Document section
---+---
With all the crocodile tears, gnashing of teeth, post-hoc analysis and mea culpa discourse on offer over the last few weeks of community protests and worker strikes, one could be forgiven for thinking that South Africa has suddenly crossed some kind of developmental and political Rubicon. It is as if recent events have triggered a sudden and combined rush of (relative) conscience over the plight of the poor/workers, a new found, critically informed concern about the character and role of our institutional and representative democracy and an acute angst about the general state of South African society. 

What makes this all a bit unreal - and thus hard to accept as genuine -  though, is that the very material, social and political bases for these newly found/formed concerns, consciences and critiques have been both real and visible since 1994 (and some, before). Put another way, there is an incredible amount of generalised historical amnesia and more selective ‘memory’ opportunism at work here. 

So, what does a more honest, realistic and historically informed scenario for South Africa look like? 

The political - The core ideology and politics of the Zuma faction in the ANC, which has now ascended to state power, is not in contradiction with its predecessors. We must remind ourselves that the new leadership emanates out of the same dominant and fairly narrow nationalist, armed liberation/struggle context. It is one which was, and remains, in overall terms, patriarchal, hierarchical and socially conservative despite the enforced exigencies of more liberal/open transitional compromises. There is no special and/or 'new' departure from the long-running preference for exclusionary politics, predominately experienced along class lines, populist rhetoric and approach of the Zuma faction notwithstanding.
---+---
Data provided
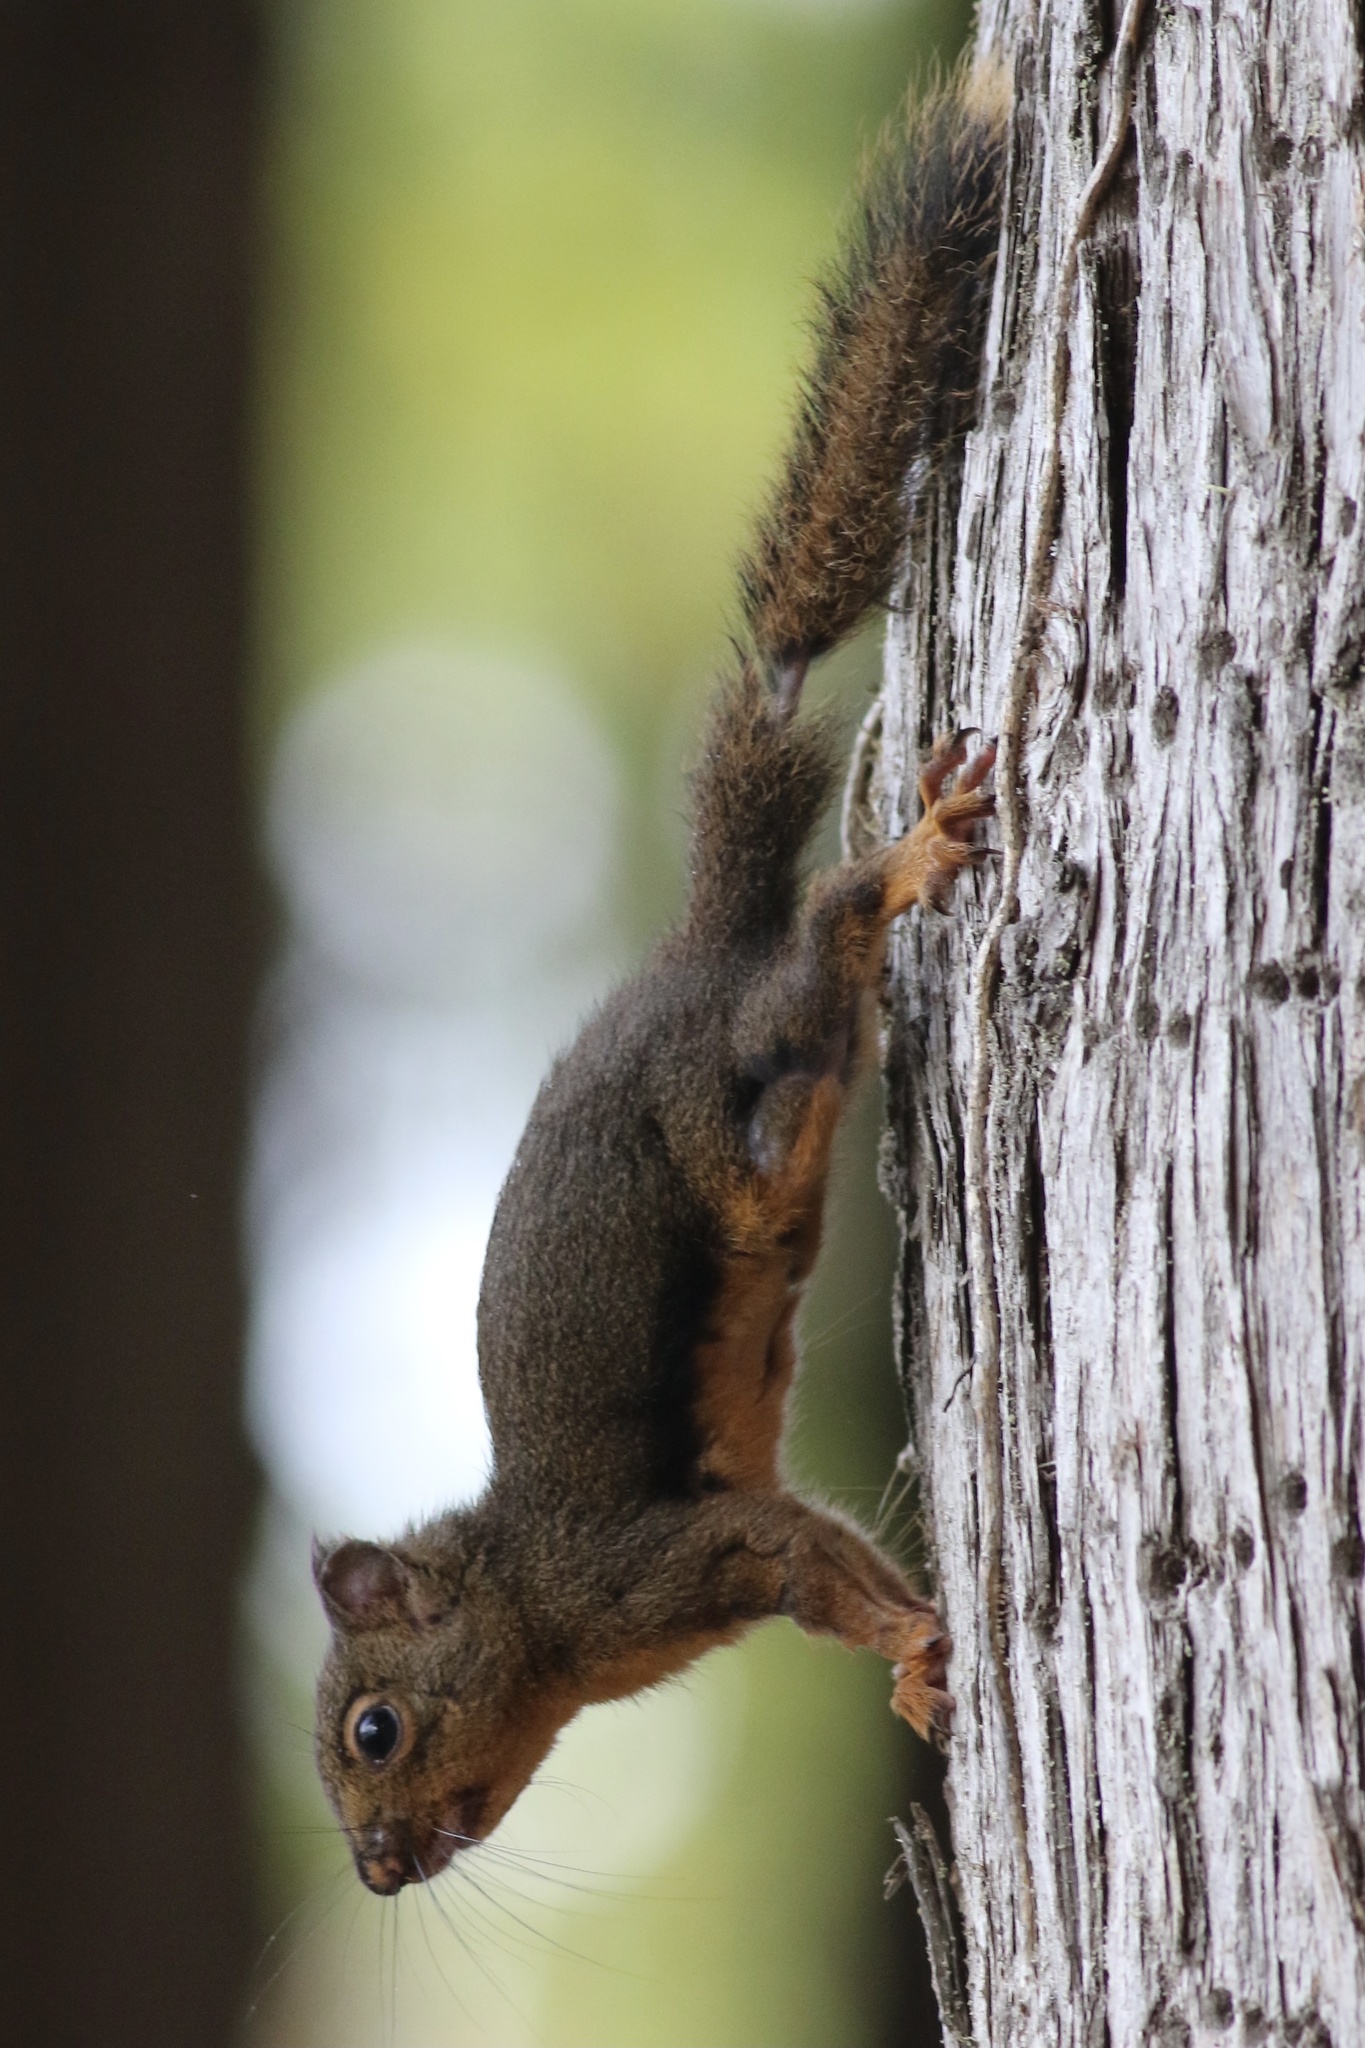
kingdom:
---+---
Set problem 1
In the commentary on South Africa's protests and strikes, rewrite the paragraph beginning "The political - The core ideology" in fewer words, keeping its main facts.
Set problem 2
Take the stretch of the commentary on South Africa from "So, what does" through "Zuma faction notwithstanding." and reproduce it, renaming "Zuma faction" to "governing faction" wherever it occurs.
Set problem 3
Extend the commentary on South Africa's protests and strikes with the paragraph that should follow its last one.

Task response 1
The political: The Zuma faction of the ANC, now in state power, shares the core ideology and politics of its predecessors. Its leadership comes from the same dominant, fairly narrow nationalist context of armed liberation struggle. That context was and remains broadly patriarchal, hierarchical and socially conservative, despite the more liberal compromises the transition forced on it. Whatever its populist rhetoric and approach, the faction has not departed from the long-running preference for exclusionary politics, felt mainly along class lines.

Task response 2
So, what does a more honest, realistic and historically informed scenario for South Africa look like? 

The political - The core ideology and politics of the governing faction in the ANC, which has now ascended to state power, is not in contradiction with its predecessors. We must remind ourselves that the new leadership emanates out of the same dominant and fairly narrow nationalist, armed liberation/struggle context. It is one which was, and remains, in overall terms, patriarchal, hierarchical and socially conservative despite the enforced exigencies of more liberal/open transitional compromises. There is no special and/or 'new' departure from the long-running preference for exclusionary politics, predominately experienced along class lines, populist rhetoric and approach of the governing faction notwithstanding.

Task response 3
The macro-political framework remains intact, with a renewed 'push' towards the consolidation of a partially reconfigured political power base to ensure a 'friendly' presence in key societal institutions (e.g. the Constitutional Court). Building on (and learning from) previous efforts, there will be a strengthening/expansion of the coercive, intelligence and social control institutions and mechanisms of the state as well as the continuation of a foreign policy focus underpinned by narrow national, class and liberation movement foci and interests. All of these trajectories will, as in the past, be overlaid by the slick use of human rights and leftist rhetoric and posturing.

Attempts to deal with the heightened expectations from poor communities and organised workers will increasingly be centred around a reinforcement of the ‘political’ – mainly through the party form – as the key answer to, and driver of, change. This will necessarily be accompanied by an intensification of political battles  - predominately framed by racial and identity politics and with the various levels of the state as the main vehicle - amongst the new, and sections of the old, elite.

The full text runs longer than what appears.